**Brief:** Output the entries word for word. Omit images.

[Hardware design source files]
= = = = = = =

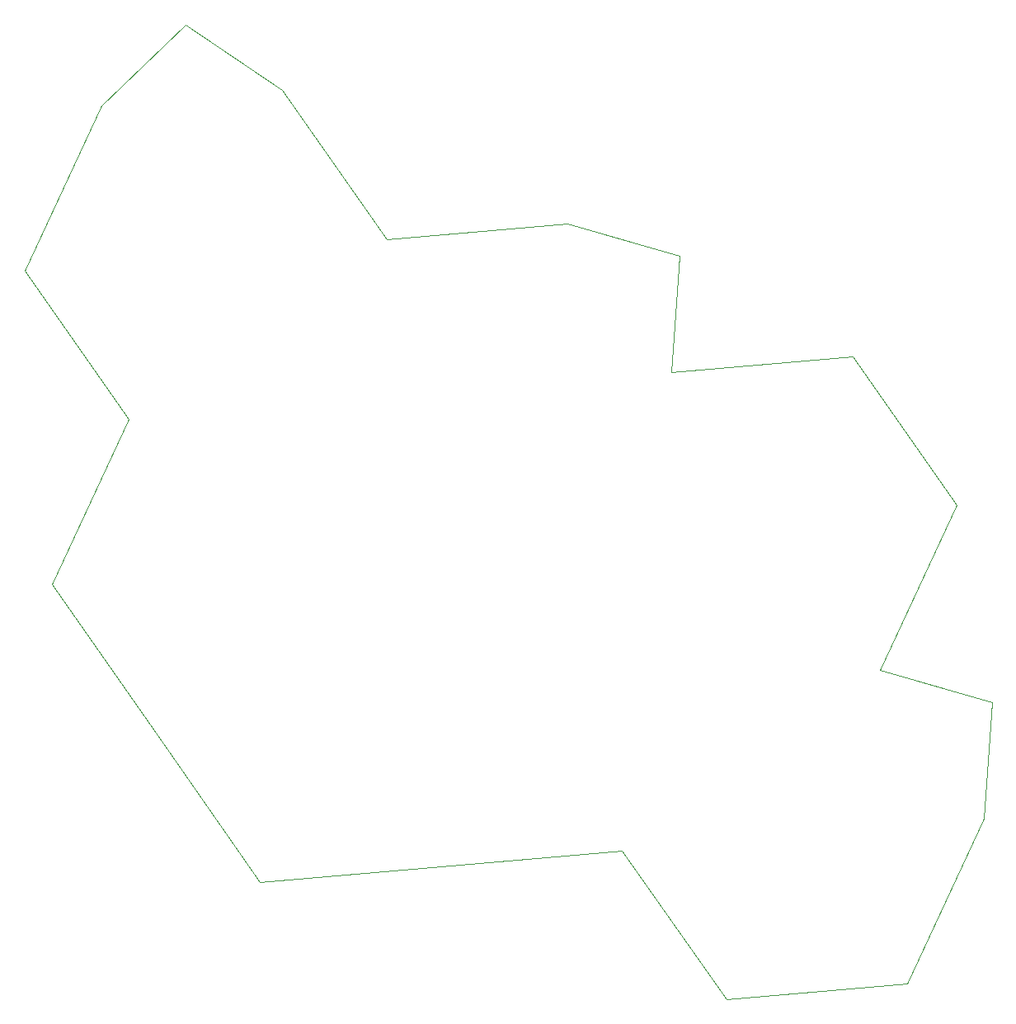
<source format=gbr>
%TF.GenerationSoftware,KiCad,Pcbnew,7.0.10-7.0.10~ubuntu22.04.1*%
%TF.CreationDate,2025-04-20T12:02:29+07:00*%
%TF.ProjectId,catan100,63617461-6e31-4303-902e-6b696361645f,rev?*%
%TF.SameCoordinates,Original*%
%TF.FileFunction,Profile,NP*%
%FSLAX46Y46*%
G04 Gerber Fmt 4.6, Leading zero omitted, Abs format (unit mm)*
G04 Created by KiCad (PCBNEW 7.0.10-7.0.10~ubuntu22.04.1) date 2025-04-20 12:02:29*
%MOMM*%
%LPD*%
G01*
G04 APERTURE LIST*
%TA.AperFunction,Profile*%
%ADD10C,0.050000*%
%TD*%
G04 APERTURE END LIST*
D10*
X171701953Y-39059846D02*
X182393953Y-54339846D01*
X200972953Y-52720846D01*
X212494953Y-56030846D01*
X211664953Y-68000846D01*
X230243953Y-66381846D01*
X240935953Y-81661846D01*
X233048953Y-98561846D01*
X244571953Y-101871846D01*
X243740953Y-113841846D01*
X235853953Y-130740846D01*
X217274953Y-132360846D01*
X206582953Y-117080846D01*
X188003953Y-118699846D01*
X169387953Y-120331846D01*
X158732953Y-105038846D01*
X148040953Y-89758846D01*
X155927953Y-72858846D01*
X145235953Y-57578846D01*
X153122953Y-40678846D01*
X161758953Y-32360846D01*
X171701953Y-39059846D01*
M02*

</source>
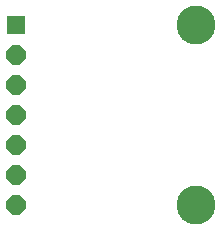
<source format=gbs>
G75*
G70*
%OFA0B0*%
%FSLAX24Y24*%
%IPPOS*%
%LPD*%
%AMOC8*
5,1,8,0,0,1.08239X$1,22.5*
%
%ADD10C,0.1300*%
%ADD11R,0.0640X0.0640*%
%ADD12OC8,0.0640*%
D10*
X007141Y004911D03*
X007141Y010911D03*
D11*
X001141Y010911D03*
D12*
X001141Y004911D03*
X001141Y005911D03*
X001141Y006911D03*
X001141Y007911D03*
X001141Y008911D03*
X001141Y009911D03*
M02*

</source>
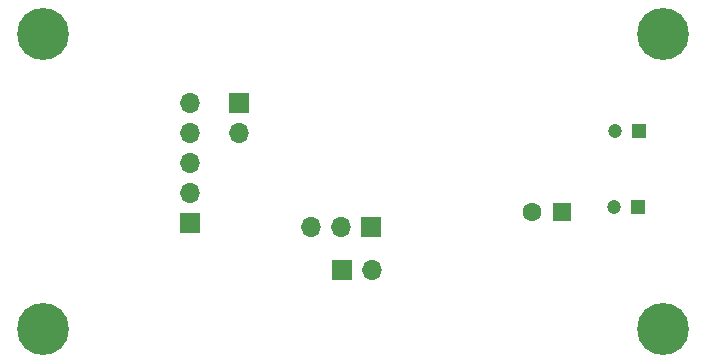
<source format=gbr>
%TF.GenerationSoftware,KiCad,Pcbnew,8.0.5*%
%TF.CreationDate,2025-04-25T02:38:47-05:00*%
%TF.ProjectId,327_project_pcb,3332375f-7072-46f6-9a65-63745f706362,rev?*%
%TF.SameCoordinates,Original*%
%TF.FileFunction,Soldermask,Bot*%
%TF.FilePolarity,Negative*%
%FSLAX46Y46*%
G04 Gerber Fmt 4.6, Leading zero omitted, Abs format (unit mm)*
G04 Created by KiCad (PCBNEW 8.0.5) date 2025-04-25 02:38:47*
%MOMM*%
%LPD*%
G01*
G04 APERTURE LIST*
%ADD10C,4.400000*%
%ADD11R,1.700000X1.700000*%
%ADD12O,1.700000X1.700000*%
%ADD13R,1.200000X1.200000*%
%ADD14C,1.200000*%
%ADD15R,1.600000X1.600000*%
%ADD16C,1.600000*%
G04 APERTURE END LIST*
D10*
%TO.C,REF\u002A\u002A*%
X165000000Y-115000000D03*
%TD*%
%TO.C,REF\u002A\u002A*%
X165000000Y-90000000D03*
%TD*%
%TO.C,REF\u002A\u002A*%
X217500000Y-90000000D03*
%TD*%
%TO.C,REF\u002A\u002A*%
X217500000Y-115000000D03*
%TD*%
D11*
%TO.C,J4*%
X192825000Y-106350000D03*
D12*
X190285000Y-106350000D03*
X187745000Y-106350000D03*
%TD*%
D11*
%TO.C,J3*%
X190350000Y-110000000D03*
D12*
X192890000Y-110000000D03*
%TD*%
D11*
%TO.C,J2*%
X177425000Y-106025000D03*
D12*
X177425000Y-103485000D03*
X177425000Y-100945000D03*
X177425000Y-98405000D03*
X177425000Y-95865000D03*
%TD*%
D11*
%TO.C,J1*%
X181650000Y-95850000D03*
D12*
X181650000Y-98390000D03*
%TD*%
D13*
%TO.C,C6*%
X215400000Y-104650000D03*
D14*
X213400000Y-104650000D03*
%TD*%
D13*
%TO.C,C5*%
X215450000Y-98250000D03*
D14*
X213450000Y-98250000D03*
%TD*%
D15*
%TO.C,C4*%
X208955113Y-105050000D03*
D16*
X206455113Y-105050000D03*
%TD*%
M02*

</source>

= = = = = = =

**Result:**
<source format=gbr>
%TF.GenerationSoftware,KiCad,Pcbnew,7.0.10-7.0.10~ubuntu22.04.1*%
%TF.CreationDate,2025-04-20T12:02:29+07:00*%
%TF.ProjectId,catan100,63617461-6e31-4303-902e-6b696361645f,rev?*%
%TF.SameCoordinates,Original*%
%TF.FileFunction,Profile,NP*%
%FSLAX46Y46*%
G04 Gerber Fmt 4.6, Leading zero omitted, Abs format (unit mm)*
G04 Created by KiCad (PCBNEW 7.0.10-7.0.10~ubuntu22.04.1) date 2025-04-20 12:02:29*
%MOMM*%
%LPD*%
G01*
G04 APERTURE LIST*
%TA.AperFunction,Profile*%
%ADD10C,0.050000*%
%TD*%
G04 APERTURE END LIST*
D10*
X171701953Y-39059846D02*
X182393953Y-54339846D01*
X200972953Y-52720846D01*
X212494953Y-56030846D01*
X211664953Y-68000846D01*
X230243953Y-66381846D01*
X240935953Y-81661846D01*
X233048953Y-98561846D01*
X244571953Y-101871846D01*
X243740953Y-113841846D01*
X235853953Y-130740846D01*
X217274953Y-132360846D01*
X206582953Y-117080846D01*
X188003953Y-118699846D01*
X169387953Y-120331846D01*
X158732953Y-105038846D01*
X148040953Y-89758846D01*
X155927953Y-72858846D01*
X145235953Y-57578846D01*
X153122953Y-40678846D01*
X161758953Y-32360846D01*
X171701953Y-39059846D01*
M02*

</source>
<source format=gbs>
G75*
G70*
%OFA0B0*%
%FSLAX24Y24*%
%IPPOS*%
%LPD*%
%AMOC8*
5,1,8,0,0,1.08239X$1,22.5*
%
%ADD10C,0.1300*%
%ADD11R,0.0640X0.0640*%
%ADD12OC8,0.0640*%
D10*
X007141Y004911D03*
X007141Y010911D03*
D11*
X001141Y010911D03*
D12*
X001141Y004911D03*
X001141Y005911D03*
X001141Y006911D03*
X001141Y007911D03*
X001141Y008911D03*
X001141Y009911D03*
M02*

</source>
<source format=gbr>
%TF.GenerationSoftware,KiCad,Pcbnew,8.0.5*%
%TF.CreationDate,2025-04-25T02:38:47-05:00*%
%TF.ProjectId,327_project_pcb,3332375f-7072-46f6-9a65-63745f706362,rev?*%
%TF.SameCoordinates,Original*%
%TF.FileFunction,Soldermask,Bot*%
%TF.FilePolarity,Negative*%
%FSLAX46Y46*%
G04 Gerber Fmt 4.6, Leading zero omitted, Abs format (unit mm)*
G04 Created by KiCad (PCBNEW 8.0.5) date 2025-04-25 02:38:47*
%MOMM*%
%LPD*%
G01*
G04 APERTURE LIST*
%ADD10C,4.400000*%
%ADD11R,1.700000X1.700000*%
%ADD12O,1.700000X1.700000*%
%ADD13R,1.200000X1.200000*%
%ADD14C,1.200000*%
%ADD15R,1.600000X1.600000*%
%ADD16C,1.600000*%
G04 APERTURE END LIST*
D10*
%TO.C,REF\u002A\u002A*%
X165000000Y-115000000D03*
%TD*%
%TO.C,REF\u002A\u002A*%
X165000000Y-90000000D03*
%TD*%
%TO.C,REF\u002A\u002A*%
X217500000Y-90000000D03*
%TD*%
%TO.C,REF\u002A\u002A*%
X217500000Y-115000000D03*
%TD*%
D11*
%TO.C,J4*%
X192825000Y-106350000D03*
D12*
X190285000Y-106350000D03*
X187745000Y-106350000D03*
%TD*%
D11*
%TO.C,J3*%
X190350000Y-110000000D03*
D12*
X192890000Y-110000000D03*
%TD*%
D11*
%TO.C,J2*%
X177425000Y-106025000D03*
D12*
X177425000Y-103485000D03*
X177425000Y-100945000D03*
X177425000Y-98405000D03*
X177425000Y-95865000D03*
%TD*%
D11*
%TO.C,J1*%
X181650000Y-95850000D03*
D12*
X181650000Y-98390000D03*
%TD*%
D13*
%TO.C,C6*%
X215400000Y-104650000D03*
D14*
X213400000Y-104650000D03*
%TD*%
D13*
%TO.C,C5*%
X215450000Y-98250000D03*
D14*
X213450000Y-98250000D03*
%TD*%
D15*
%TO.C,C4*%
X208955113Y-105050000D03*
D16*
X206455113Y-105050000D03*
%TD*%
M02*

</source>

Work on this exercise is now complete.